→ Problem description:
If a line in the records below contains the word "soin", return that line.

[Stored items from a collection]
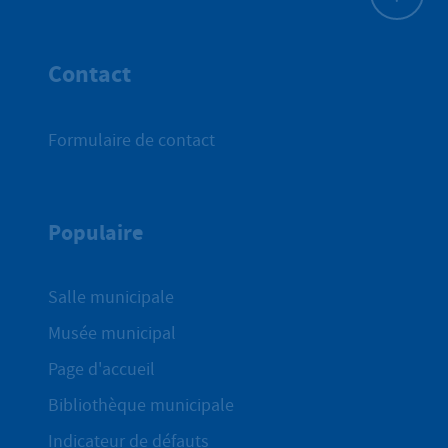
Haut de p
Contact
Formulaire de contact
Populaire
Salle municipale
Musée municipal
Page d'accueil
Bibliothèque municipale
Indicateur de défauts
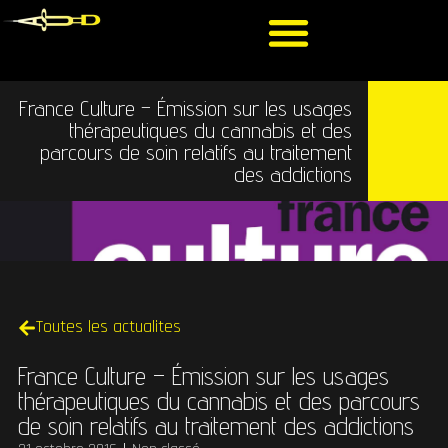
France Culture – Émission sur les usages
thérapeutiques du cannabis et des
parcours de soin relatifs au traitement
des addictions
Toutes les actualites
France Culture – Émission sur les usages
thérapeutiques du cannabis et des parcours
de soin relatifs au traitement des addictions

→ Answer:
parcours de soin relatifs au traitement
de soin relatifs au traitement des addictions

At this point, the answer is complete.